What type of protections should these innovators be seeking?
There are two. We’ll talk about them each in turn.
1. Patent Protection.
We should talk first about how the scope of patent eligibility for software has become the subject of numerous court decisions just as recently as over the past eighteen months.
2014’s Alice Corp vs CLS Bank decision by the Supreme Court has since spurred between 15 and 20 federal court decisions on the subject.
These decisions are all over the map, as far as how to try to interpret the Supreme Court’s holding, but there has been a basic line of reasoning that the courts have held.
The reason why software recently got this kind of airtime in the courts is because it is a little tricky when it comes to eligibility.
We’ve discussed the four different types of inventions that qualify for patent rights. The ones easier to define seem to be those things that one can touch and feel: the airplane fuselage that starts out as sheet metal, or as composite material, for example.
As it moves through the manufacturing line and goes through additional processes and starts to re-form; as each sheet gets riveted to one another and attached to the frames, soon what was simply a sheet of metal has now become a well-formed position fuselage.
It’s not that simple with software, and as one might imagine, there’s no big, honking metal parts to see. But if those digital processes have some tangible result and function, they may very well be qualified for exclusivity rights.
As of this writing, it stands in the courts that as long as the claims tie the process steps to a specific machine, the claims could be considered by the USTPO.

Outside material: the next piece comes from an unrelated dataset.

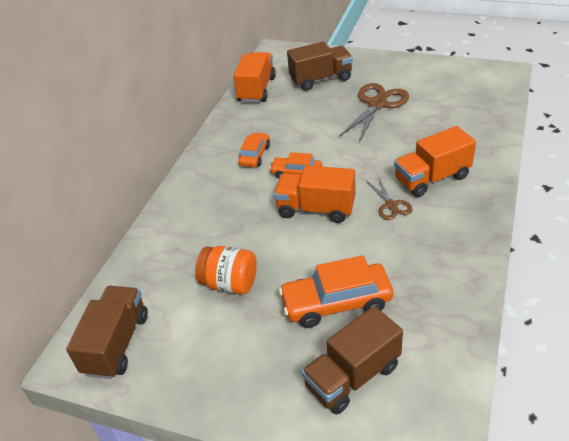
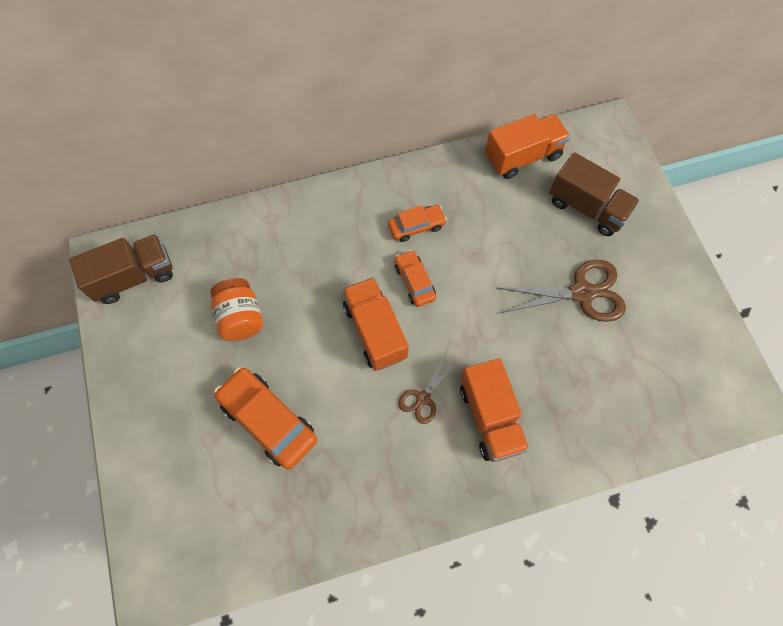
camera: 50 degrees right, 25 degrees up
(352, 376) = (197, 480): brown truck -> none
(432, 178) = (490, 417): orange truck -> orange truck turned 135 degrees counterclockwise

However, if the “process” is simply a recitation of steps; if an applicant’s claim states that “if one were to perform steps A, B, C, and D, using software on a computer and that these steps should be considered patentable functions performed on the personal computer,” there process is too generic.
Unfortunately, that was the case for CLS Bank, as the Supreme Court ultimately said that their financial software application is not patent eligible.
However, this does not mean that there isn’t software that IS eligible for protection. As long as the patent claim:
- cites specific problems that the software attempts to solve, and the
- functions can be proven and shown through novel hardware, specific user interface, or specific electrons moving, traveling along a physical line, cable or air-wave, and
- are received by another signal.
THEN you’re talking about something that is certainly patent protectable.
Something else to think about in regards to software that many people might not understand is that software is simply a process. The coding belongs more in the domain of copyright.
2. Copyright Protection
This protection is for the code that developers and/or engineers have produced. Registration for a copyright can be granted through the Library of Congress.
Although I would highly recommend registering software code for a copyright, it is a process that is separate from the patent law, and the USPTO.
Here is a video series that can further help you understand if your software is patentable.
Is My Idea Patentable Conclusion:
In conclusion, before you get started with your invention you need to make sure your idea is patentable.
First understand, what makes an idea patentable then make sure your patent has utility, is novel, or non-obvious.
If you are trying to patent a digital product you also need to take into consideration copyright protection in addition to patent protection.
What do you think? Any other resources I can include to make this easier?